そしてそれらの全力攻撃が全てしっかりと当たったおかげで女性の残っていたHPがどんどん減っていき、HPゲージを削り切りました。
「く、はは……この姿とはいえ、まさかやられるとはね?」
HPがなくなった影響か、先程までしていたクオンの姿が崩れていき、元の女性の姿に戻りました。
それにHPを削り切ったはずなのに未だに立ちつつ、ポリゴンにもならないで喋っているので、思わず私は右手の長銃を構えて撃ち抜こうとすると、そのタイミングで女性は声を上げます。

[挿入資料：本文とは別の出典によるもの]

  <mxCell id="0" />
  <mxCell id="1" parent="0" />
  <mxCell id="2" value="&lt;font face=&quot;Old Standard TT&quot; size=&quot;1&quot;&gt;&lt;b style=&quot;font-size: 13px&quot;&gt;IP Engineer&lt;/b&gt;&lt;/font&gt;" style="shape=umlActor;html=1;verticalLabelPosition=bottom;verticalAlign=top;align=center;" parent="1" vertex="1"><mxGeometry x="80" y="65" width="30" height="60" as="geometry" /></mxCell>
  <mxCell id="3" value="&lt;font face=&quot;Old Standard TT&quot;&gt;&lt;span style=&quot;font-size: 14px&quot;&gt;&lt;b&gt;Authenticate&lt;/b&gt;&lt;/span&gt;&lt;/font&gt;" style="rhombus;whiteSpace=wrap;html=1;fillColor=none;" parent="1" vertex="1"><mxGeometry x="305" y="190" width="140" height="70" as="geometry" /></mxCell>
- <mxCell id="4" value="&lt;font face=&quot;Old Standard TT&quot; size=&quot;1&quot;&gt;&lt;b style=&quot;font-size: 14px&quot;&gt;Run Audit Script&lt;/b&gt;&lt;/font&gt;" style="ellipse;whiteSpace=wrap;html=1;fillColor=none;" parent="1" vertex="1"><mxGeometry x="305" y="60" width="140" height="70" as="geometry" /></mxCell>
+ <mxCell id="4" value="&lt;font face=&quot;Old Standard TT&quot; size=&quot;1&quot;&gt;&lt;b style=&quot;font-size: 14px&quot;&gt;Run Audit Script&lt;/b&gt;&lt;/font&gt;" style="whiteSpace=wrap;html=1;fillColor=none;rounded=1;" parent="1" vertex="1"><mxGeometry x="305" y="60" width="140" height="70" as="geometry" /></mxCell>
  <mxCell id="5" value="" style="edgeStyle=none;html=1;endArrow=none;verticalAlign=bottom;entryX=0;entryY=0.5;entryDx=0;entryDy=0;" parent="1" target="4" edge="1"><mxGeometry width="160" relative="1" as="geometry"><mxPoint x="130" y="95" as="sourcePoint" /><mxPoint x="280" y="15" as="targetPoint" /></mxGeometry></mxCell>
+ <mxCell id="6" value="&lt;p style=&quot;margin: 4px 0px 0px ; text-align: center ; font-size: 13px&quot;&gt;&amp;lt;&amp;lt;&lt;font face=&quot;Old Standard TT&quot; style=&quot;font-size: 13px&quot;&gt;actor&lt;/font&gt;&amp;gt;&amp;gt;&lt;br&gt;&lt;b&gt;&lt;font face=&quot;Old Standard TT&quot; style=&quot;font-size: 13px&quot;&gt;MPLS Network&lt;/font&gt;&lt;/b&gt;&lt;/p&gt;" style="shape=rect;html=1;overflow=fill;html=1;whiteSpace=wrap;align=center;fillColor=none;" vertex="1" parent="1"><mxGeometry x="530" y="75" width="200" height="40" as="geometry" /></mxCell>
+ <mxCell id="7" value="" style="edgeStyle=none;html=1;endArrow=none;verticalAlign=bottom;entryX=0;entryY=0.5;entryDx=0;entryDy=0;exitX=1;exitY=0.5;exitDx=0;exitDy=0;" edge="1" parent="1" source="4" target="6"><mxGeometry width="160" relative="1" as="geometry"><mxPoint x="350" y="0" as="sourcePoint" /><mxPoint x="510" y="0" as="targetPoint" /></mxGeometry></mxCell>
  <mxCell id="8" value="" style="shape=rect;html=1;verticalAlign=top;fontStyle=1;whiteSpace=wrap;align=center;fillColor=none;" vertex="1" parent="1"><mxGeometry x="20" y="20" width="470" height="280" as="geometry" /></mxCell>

「いや、もうこの状態通り死んじゃうし、攻撃をしても意味ないよー?」
「……」
私はその言葉を聞いて一瞬動きを止めますが、その言葉通りドンドン女性の身体が崩れていっているので、その言葉は本当でしょうね。
なら、死体撃ちをする趣味もないので攻撃の手は止めますか。
「…わかってくれて嬉しいよー?それに私、貴方のこと気に入っちゃった!」
ボロボロになりつつもそのような声と共に私に瞬時に近づいていきて、その手に持っていた天秤と片手剣をどこかへ仕舞ったと思ったら、その手を私の頬に優しく当ててきました。

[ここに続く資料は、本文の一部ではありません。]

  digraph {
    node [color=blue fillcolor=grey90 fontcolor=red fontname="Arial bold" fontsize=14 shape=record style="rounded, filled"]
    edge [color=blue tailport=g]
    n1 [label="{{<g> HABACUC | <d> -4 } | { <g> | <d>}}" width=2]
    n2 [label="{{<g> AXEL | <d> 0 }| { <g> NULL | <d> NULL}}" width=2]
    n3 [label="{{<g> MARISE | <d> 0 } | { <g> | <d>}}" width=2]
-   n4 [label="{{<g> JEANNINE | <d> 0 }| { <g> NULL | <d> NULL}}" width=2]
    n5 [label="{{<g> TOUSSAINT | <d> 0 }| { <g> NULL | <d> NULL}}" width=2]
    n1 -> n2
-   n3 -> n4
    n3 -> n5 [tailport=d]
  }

ソフィアさんたちがそれを見て、女性を無理やり引き剥がすために動こうとしたのを把握した私は、大丈夫ですと言ってその動きを止めます。
どうせもうこの女性は死んじゃいますし、武器も消しているので何かヤバい方はないでしょうしね。
「…今の姿では触れた感覚もないみたい。…なら、私の本当の姿……凍てつく山の深層で待っているから、みんなで会いにきてね?」
そんな言葉を言ったと思ったら、女性は崩れかけの身体を無理やり動かして私の顔に唇を寄せると、そのまま額へと口付けをしてきました。

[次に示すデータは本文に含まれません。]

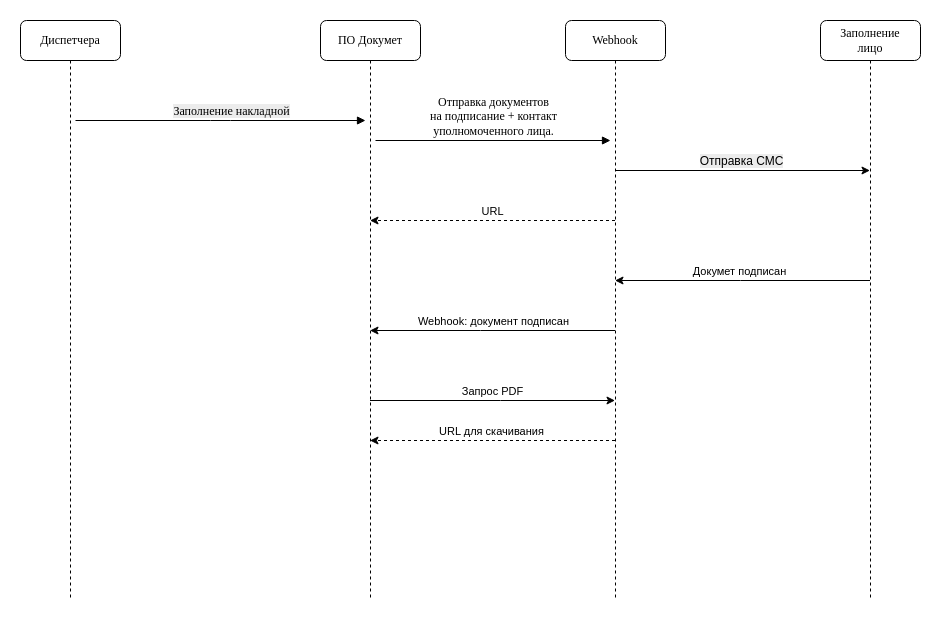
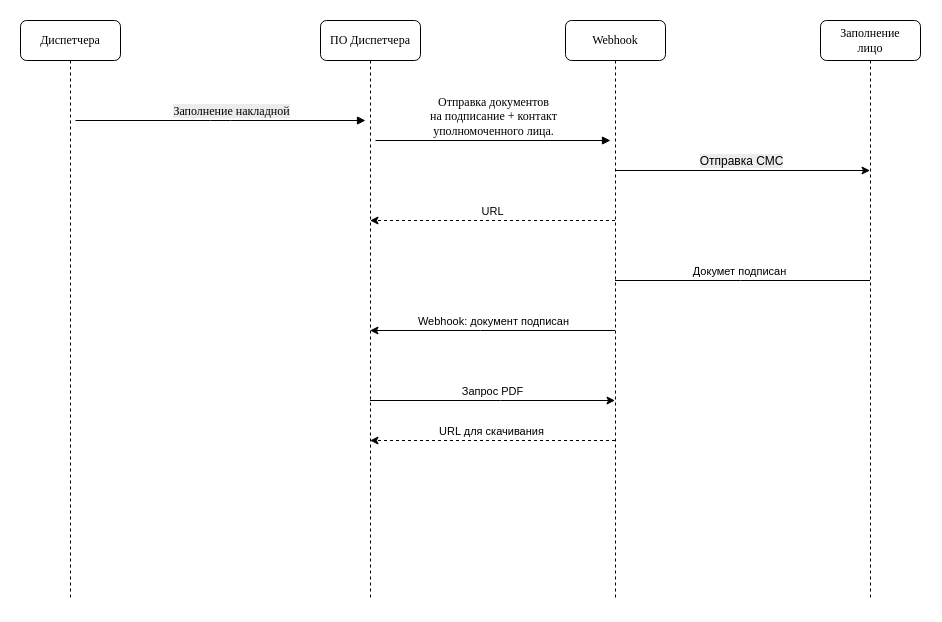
  <mxCell id="0" />
  <mxCell id="1" parent="0" />
  <mxCell id="2" style="edgeStyle=orthogonalEdgeStyle;rounded=0;orthogonalLoop=1;jettySize=auto;html=1;" edge="1" parent="1" source="4" target="9"><mxGeometry relative="1" as="geometry"><Array as="points"><mxPoint x="500" y="400" /><mxPoint x="500" y="400" /></Array></mxGeometry></mxCell>
  <mxCell id="3" value="Запрос PDF" style="edgeLabel;html=1;align=center;verticalAlign=middle;resizable=0;points=[];" vertex="1" connectable="0" parent="2"><mxGeometry x="0.041" y="1" relative="1" as="geometry"><mxPoint x="-6" y="-9" as="offset" /></mxGeometry></mxCell>
- <mxCell id="4" value="ПО Докумет" style="shape=umlLifeline;perimeter=lifelinePerimeter;whiteSpace=wrap;html=1;container=1;collapsible=0;recursiveResize=0;outlineConnect=0;rounded=1;shadow=0;comic=0;labelBackgroundColor=none;strokeWidth=1;fontFamily=Verdana;fontSize=12;align=center;" parent="1" vertex="1"><mxGeometry x="320" y="20" width="100" height="580" as="geometry" /></mxCell>
+ <mxCell id="4" value="ПО Диспетчера" style="shape=umlLifeline;perimeter=lifelinePerimeter;whiteSpace=wrap;html=1;container=1;collapsible=0;recursiveResize=0;outlineConnect=0;rounded=1;shadow=0;comic=0;labelBackgroundColor=none;strokeWidth=1;fontFamily=Verdana;fontSize=12;align=center;" parent="1" vertex="1"><mxGeometry x="320" y="20" width="100" height="580" as="geometry" /></mxCell>
  <mxCell id="5" style="edgeStyle=orthogonalEdgeStyle;rounded=0;orthogonalLoop=1;jettySize=auto;html=1;dashed=1;" edge="1" parent="1" source="9" target="4"><mxGeometry relative="1" as="geometry"><Array as="points"><mxPoint x="530" y="220" /><mxPoint x="530" y="220" /></Array></mxGeometry></mxCell>
  <mxCell id="6" value="URL" style="edgeLabel;html=1;align=center;verticalAlign=middle;resizable=0;points=[];" vertex="1" connectable="0" parent="5"><mxGeometry x="-0.376" y="-3" relative="1" as="geometry"><mxPoint x="-47" y="-7" as="offset" /></mxGeometry></mxCell>
  <mxCell id="7" style="edgeStyle=orthogonalEdgeStyle;rounded=0;orthogonalLoop=1;jettySize=auto;html=1;" edge="1" parent="1"><mxGeometry relative="1" as="geometry"><mxPoint x="614.5" y="170" as="sourcePoint" /><mxPoint x="869.5" y="170" as="targetPoint" /></mxGeometry></mxCell>
  <mxCell id="8" value="&lt;span style=&quot;font-size: 12px; background-color: rgb(236, 236, 236);&quot;&gt;Отправка СМС&lt;/span&gt;" style="edgeLabel;html=1;align=center;verticalAlign=middle;resizable=0;points=[];" vertex="1" connectable="0" parent="7"><mxGeometry x="-0.071" y="1" relative="1" as="geometry"><mxPoint x="8" y="-9" as="offset" /></mxGeometry></mxCell>
  <mxCell id="9" value="Webhook" style="shape=umlLifeline;perimeter=lifelinePerimeter;whiteSpace=wrap;html=1;container=1;collapsible=0;recursiveResize=0;outlineConnect=0;rounded=1;shadow=0;comic=0;labelBackgroundColor=none;strokeWidth=1;fontFamily=Verdana;fontSize=12;align=center;" parent="1" vertex="1"><mxGeometry x="565" y="20" width="100" height="580" as="geometry" /></mxCell>
  <mxCell id="10" style="edgeStyle=orthogonalEdgeStyle;rounded=0;orthogonalLoop=1;jettySize=auto;html=1;" edge="1" parent="9"><mxGeometry relative="1" as="geometry"><mxPoint x="49.5" y="310" as="sourcePoint" /><mxPoint x="-195.5" y="310" as="targetPoint" /><Array as="points"><mxPoint x="-85" y="310" /><mxPoint x="-85" y="310" /></Array></mxGeometry></mxCell>
  <mxCell id="11" value="Webhook: документ подписан" style="edgeLabel;html=1;align=center;verticalAlign=middle;resizable=0;points=[];" vertex="1" connectable="0" parent="10"><mxGeometry relative="1" as="geometry"><mxPoint x="1" y="-10" as="offset" /></mxGeometry></mxCell>
  <mxCell id="12" style="edgeStyle=orthogonalEdgeStyle;rounded=0;orthogonalLoop=1;jettySize=auto;html=1;dashed=1;" edge="1" parent="9"><mxGeometry relative="1" as="geometry"><mxPoint x="49.5" y="420" as="sourcePoint" /><mxPoint x="-195.5" y="420" as="targetPoint" /></mxGeometry></mxCell>
  <mxCell id="13" value="URL для скачивания" style="edgeLabel;html=1;align=center;verticalAlign=middle;resizable=0;points=[];" vertex="1" connectable="0" parent="12"><mxGeometry x="0.016" y="1" relative="1" as="geometry"><mxPoint y="-11" as="offset" /></mxGeometry></mxCell>
- <mxCell id="14" style="edgeStyle=orthogonalEdgeStyle;rounded=0;orthogonalLoop=1;jettySize=auto;html=1;" edge="1" parent="1" source="16" target="9"><mxGeometry relative="1" as="geometry"><Array as="points"><mxPoint x="740" y="280" /><mxPoint x="740" y="280" /></Array></mxGeometry></mxCell>
+ <mxCell id="14" style="edgeStyle=orthogonalEdgeStyle;rounded=0;orthogonalLoop=1;jettySize=auto;html=1;endArrow=none;" edge="1" parent="1" source="16" target="9"><mxGeometry relative="1" as="geometry"><Array as="points"><mxPoint x="740" y="280" /><mxPoint x="740" y="280" /></Array></mxGeometry></mxCell>
  <mxCell id="15" value="Докумет подписан" style="edgeLabel;html=1;align=center;verticalAlign=middle;resizable=0;points=[];" vertex="1" connectable="0" parent="14"><mxGeometry x="0.024" y="1" relative="1" as="geometry"><mxPoint y="-11" as="offset" /></mxGeometry></mxCell>
  <mxCell id="16" value="Заполнение&lt;br&gt;лицо" style="shape=umlLifeline;perimeter=lifelinePerimeter;whiteSpace=wrap;html=1;container=1;collapsible=0;recursiveResize=0;outlineConnect=0;rounded=1;shadow=0;comic=0;labelBackgroundColor=none;strokeWidth=1;fontFamily=Verdana;fontSize=12;align=center;" parent="1" vertex="1"><mxGeometry x="820" y="20" width="100" height="580" as="geometry" /></mxCell>
  <mxCell id="17" value="Диспетчера" style="shape=umlLifeline;perimeter=lifelinePerimeter;whiteSpace=wrap;html=1;container=1;collapsible=0;recursiveResize=0;outlineConnect=0;rounded=1;shadow=0;comic=0;labelBackgroundColor=none;strokeWidth=1;fontFamily=Verdana;fontSize=12;align=center;" parent="1" vertex="1"><mxGeometry x="20" y="20" width="100" height="580" as="geometry" /></mxCell>
  <mxCell id="18" value="" style="html=1;verticalAlign=bottom;endArrow=block;entryX=0;entryY=0;labelBackgroundColor=none;fontFamily=Verdana;fontSize=12;edgeStyle=elbowEdgeStyle;elbow=horizontal;" parent="1" edge="1"><mxGeometry relative="1" as="geometry"><mxPoint x="75" y="120" as="sourcePoint" /><mxPoint x="365" y="120" as="targetPoint" /></mxGeometry></mxCell>
  <mxCell id="19" value="&lt;span style=&quot;font-family: Verdana; font-size: 12px; background-color: rgb(236, 236, 236);&quot;&gt;Заполнение накладной&lt;/span&gt;" style="edgeLabel;html=1;align=center;verticalAlign=middle;resizable=0;points=[];" vertex="1" connectable="0" parent="18"><mxGeometry x="0.607" y="1" relative="1" as="geometry"><mxPoint x="-78" y="-9" as="offset" /></mxGeometry></mxCell>
  <mxCell id="20" value="Отправка документов&lt;div&gt;на подписание + контакт &lt;br&gt;уполномоченного лица.&lt;/div&gt;" style="html=1;verticalAlign=bottom;endArrow=block;entryX=0;entryY=0;labelBackgroundColor=none;fontFamily=Verdana;fontSize=12;edgeStyle=elbowEdgeStyle;elbow=vertical;" parent="1" edge="1"><mxGeometry x="0.004" relative="1" as="geometry"><mxPoint x="375" y="140" as="sourcePoint" /><mxPoint x="610" y="140" as="targetPoint" /><mxPoint as="offset" /></mxGeometry></mxCell>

ええっ!?く、唇と唇ではないとはいえ、いきなりその、き、キスをしてくるなんて、なんてことをしてくれたのですか!?
驚きと羞恥心が混ざったかのような表情をした私へとニヤニヤとした笑みを浮かべながら、さらに女性は言葉を続けます。
「私はメラスクーナ、人業のメラスクーナって言うの。待っているからねー?」
そのような言葉を最後に、その女性…メラスクーナさんは全身がボロボロになってポリゴンへ変わっていきました。